## Aim of the task
From the start of the data through the line holding "Dot at: (281, 250)", inclusive, substitute "view" for "pose" and write those lines out again with nothing else changed.

## Stored items
━━━━━━━━━━━━━━━━━━━━
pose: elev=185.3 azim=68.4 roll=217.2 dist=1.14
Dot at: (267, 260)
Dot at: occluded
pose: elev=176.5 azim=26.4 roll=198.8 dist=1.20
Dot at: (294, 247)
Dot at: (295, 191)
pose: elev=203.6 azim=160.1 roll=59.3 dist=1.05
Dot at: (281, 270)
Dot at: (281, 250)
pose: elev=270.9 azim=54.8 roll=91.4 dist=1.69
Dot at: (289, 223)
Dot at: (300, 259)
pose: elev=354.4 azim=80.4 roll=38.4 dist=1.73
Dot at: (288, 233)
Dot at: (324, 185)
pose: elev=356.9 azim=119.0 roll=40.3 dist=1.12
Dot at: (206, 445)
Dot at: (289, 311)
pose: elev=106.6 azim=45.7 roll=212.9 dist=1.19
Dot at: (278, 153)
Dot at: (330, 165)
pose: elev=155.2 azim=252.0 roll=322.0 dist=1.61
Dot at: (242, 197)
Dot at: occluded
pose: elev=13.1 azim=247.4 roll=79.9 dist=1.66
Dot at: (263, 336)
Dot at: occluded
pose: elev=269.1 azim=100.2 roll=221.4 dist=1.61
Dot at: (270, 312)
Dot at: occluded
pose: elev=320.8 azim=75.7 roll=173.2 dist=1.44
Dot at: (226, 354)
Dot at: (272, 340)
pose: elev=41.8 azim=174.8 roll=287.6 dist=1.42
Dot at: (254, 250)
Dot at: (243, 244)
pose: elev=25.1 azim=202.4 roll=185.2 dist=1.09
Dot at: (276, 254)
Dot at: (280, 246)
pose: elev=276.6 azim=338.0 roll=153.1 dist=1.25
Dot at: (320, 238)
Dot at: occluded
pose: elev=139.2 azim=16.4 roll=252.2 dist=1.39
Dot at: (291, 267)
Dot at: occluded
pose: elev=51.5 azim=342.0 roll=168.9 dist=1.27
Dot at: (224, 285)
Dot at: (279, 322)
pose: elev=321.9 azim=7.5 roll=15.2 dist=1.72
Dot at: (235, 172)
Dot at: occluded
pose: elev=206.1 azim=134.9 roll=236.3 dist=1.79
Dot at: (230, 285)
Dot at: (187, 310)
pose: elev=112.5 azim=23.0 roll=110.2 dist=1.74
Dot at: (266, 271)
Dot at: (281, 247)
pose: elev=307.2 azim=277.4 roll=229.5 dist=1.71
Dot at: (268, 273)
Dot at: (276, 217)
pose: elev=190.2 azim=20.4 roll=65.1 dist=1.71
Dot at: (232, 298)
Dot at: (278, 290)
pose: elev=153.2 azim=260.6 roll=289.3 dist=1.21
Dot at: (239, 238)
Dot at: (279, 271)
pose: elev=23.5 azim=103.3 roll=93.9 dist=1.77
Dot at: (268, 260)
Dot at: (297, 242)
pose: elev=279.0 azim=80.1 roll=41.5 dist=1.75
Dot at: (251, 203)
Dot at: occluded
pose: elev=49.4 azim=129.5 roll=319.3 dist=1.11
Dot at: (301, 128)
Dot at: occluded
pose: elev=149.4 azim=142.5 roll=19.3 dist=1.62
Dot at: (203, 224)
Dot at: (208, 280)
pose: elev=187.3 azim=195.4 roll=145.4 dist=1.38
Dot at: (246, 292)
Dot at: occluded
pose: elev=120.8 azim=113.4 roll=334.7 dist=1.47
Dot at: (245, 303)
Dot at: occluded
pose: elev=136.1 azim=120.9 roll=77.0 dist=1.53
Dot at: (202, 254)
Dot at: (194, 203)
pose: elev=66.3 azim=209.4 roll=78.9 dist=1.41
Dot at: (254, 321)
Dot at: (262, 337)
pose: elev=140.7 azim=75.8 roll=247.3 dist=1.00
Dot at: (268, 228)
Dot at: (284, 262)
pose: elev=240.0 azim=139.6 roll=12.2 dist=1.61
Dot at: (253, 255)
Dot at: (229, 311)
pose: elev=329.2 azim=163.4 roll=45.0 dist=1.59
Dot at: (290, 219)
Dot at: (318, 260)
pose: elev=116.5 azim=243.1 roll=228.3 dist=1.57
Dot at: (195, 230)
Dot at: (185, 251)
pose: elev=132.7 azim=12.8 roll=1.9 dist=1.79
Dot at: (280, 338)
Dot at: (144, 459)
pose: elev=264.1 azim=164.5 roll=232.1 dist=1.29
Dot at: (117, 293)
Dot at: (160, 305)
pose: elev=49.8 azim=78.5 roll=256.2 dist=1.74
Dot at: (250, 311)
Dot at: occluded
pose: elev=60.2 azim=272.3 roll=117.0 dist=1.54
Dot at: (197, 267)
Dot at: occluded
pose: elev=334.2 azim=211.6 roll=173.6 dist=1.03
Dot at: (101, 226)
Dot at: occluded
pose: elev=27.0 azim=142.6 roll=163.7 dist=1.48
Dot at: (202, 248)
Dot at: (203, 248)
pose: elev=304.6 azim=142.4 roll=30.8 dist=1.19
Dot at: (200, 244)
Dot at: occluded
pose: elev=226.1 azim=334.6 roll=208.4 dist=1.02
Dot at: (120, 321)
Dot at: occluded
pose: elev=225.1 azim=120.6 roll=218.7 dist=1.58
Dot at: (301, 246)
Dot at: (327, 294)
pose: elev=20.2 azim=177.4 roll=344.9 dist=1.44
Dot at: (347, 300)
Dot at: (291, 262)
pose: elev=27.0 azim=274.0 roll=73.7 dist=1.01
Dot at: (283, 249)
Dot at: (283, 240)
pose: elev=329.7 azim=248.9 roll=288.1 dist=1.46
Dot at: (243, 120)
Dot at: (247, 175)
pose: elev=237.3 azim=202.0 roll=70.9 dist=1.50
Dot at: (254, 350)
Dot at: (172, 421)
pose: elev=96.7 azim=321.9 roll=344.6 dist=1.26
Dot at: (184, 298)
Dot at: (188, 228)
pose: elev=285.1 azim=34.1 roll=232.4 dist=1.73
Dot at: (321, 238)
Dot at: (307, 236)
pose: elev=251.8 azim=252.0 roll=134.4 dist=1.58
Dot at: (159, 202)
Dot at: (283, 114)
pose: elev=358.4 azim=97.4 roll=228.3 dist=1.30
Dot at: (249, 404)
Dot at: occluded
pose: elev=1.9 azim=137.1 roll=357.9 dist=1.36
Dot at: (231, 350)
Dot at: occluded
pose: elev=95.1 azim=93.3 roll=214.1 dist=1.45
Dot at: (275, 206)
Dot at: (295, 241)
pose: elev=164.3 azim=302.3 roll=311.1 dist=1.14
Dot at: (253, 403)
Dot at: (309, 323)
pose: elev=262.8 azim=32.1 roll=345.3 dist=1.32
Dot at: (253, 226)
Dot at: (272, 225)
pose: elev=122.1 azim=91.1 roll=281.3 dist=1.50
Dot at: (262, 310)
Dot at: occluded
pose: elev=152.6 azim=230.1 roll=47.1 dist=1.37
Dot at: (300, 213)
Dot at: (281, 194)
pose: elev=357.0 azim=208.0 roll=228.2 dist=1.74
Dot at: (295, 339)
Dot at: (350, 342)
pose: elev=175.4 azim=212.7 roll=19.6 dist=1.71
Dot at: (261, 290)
━━━━━━━━━━━━━━━━━━━━
## Output for this task
view: elev=185.3 azim=68.4 roll=217.2 dist=1.14
Dot at: (267, 260)
Dot at: occluded
view: elev=176.5 azim=26.4 roll=198.8 dist=1.20
Dot at: (294, 247)
Dot at: (295, 191)
view: elev=203.6 azim=160.1 roll=59.3 dist=1.05
Dot at: (281, 270)
Dot at: (281, 250)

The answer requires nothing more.